*** Opening Raw data ***

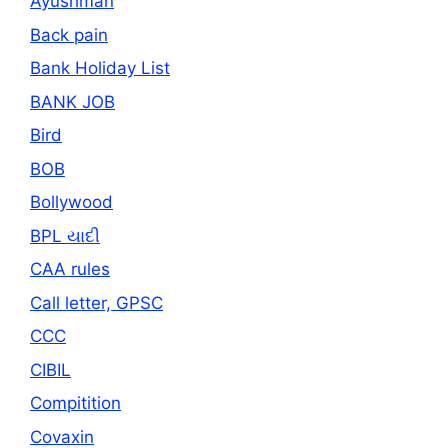
Ayushman
Back pain
Bank Holiday List
BANK JOB
Bird
BOB
Bollywood
BPL યાદી
CAA rules
Call letter, GPSC
CCC
CIBIL
Compitition
Covaxin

*** Closing Raw data ***

**Task to complete**
Copy out the text that goes with the picture in the records above, keeping every line the same and in the same order, but leave the picture out.

**Solved problem**
Ayushman
Back pain
Bank Holiday List
BANK JOB
Bird
BOB
Bollywood
BPL યાદી
CAA rules
Call letter, GPSC
CCC
CIBIL
Compitition
Covaxin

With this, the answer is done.